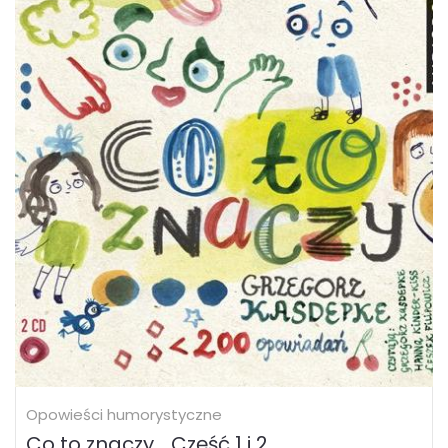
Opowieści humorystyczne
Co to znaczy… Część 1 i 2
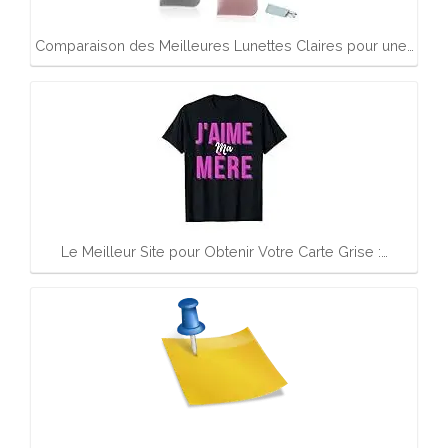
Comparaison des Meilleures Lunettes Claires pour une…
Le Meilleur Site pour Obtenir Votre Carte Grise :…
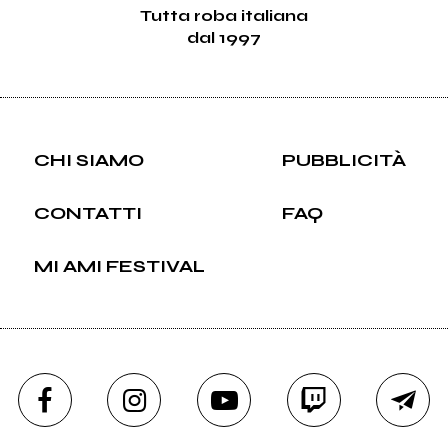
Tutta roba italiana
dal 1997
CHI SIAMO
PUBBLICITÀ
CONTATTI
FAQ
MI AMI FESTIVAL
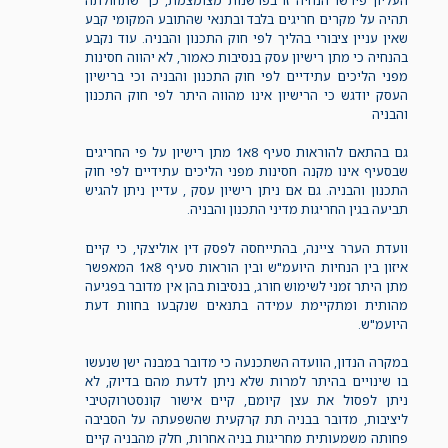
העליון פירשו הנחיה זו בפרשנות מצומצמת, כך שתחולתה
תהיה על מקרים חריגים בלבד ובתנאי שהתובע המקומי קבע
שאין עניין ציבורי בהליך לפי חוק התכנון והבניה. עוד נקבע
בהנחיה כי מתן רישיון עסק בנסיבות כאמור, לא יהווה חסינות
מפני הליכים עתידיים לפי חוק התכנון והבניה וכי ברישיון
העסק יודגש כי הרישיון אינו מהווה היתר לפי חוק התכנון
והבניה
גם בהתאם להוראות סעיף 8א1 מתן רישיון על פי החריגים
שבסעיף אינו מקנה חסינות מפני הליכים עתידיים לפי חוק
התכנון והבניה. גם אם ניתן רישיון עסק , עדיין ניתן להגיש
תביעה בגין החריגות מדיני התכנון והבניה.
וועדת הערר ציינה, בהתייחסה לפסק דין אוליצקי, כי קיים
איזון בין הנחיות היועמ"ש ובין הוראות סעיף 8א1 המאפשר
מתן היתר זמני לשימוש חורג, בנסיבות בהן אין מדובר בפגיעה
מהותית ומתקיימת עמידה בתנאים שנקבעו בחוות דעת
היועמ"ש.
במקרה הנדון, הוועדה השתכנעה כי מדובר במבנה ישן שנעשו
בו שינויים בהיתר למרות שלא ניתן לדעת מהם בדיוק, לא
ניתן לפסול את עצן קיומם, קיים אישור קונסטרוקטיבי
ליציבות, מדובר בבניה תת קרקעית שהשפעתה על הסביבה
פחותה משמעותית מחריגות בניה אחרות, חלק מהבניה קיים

--

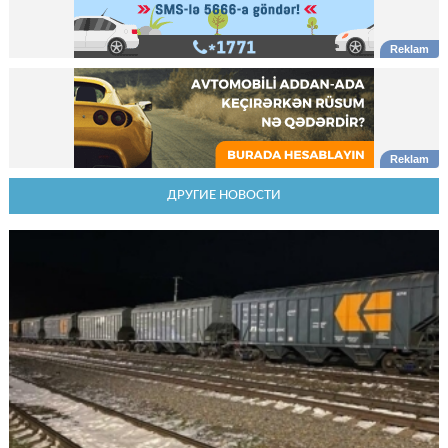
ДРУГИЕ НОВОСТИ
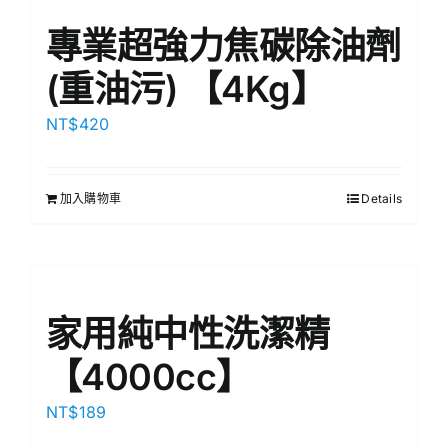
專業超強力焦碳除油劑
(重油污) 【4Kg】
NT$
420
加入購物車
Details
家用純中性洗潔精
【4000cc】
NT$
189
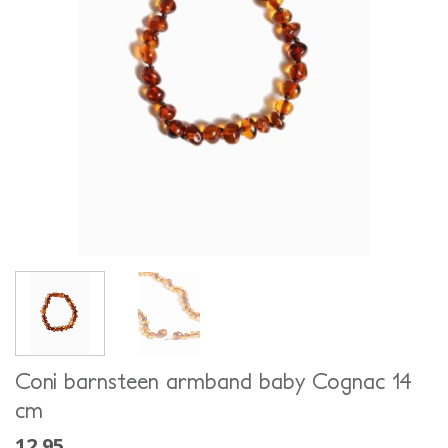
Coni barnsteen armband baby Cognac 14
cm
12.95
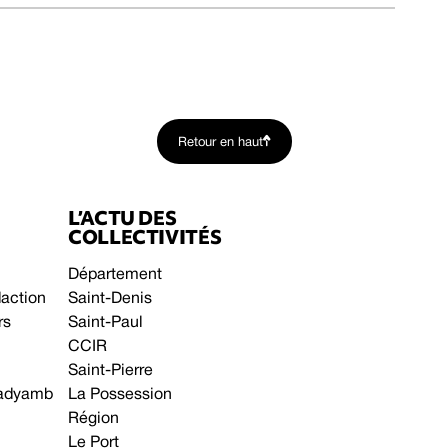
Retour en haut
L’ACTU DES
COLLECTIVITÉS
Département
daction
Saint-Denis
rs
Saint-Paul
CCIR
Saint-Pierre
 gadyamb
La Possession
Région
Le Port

==

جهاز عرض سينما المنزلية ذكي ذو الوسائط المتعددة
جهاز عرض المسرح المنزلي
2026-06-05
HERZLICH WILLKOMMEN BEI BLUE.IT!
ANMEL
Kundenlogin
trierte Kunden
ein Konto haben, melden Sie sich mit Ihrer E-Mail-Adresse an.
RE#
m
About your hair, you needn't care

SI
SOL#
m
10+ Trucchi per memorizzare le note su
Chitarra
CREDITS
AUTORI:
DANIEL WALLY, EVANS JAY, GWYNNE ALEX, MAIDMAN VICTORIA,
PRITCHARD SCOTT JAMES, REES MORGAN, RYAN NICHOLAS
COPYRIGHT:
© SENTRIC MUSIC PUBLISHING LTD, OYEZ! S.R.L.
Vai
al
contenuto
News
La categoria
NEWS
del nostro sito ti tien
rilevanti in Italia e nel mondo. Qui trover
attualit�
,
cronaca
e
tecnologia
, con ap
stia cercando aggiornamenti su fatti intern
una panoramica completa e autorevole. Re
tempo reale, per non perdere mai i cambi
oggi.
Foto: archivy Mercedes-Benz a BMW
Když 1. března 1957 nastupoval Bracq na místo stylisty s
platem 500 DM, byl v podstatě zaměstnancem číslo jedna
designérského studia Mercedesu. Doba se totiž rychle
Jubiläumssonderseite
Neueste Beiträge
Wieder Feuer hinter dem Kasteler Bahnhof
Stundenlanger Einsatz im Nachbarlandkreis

** Goal of the exercise **
Above are the records; from them, give again exactly the lines from the one containing "Foto: archivy Mercedes-Benz a BMW" to the one containing "Stundenlanger Einsatz im Nachbarlandkreis", both lines included, and nothing more.

** Finished task **
Foto: archivy Mercedes-Benz a BMW
Když 1. března 1957 nastupoval Bracq na místo stylisty s
platem 500 DM, byl v podstatě zaměstnancem číslo jedna
designérského studia Mercedesu. Doba se totiž rychle
Jubiläumssonderseite
Neueste Beiträge
Wieder Feuer hinter dem Kasteler Bahnhof
Stundenlanger Einsatz im Nachbarlandkreis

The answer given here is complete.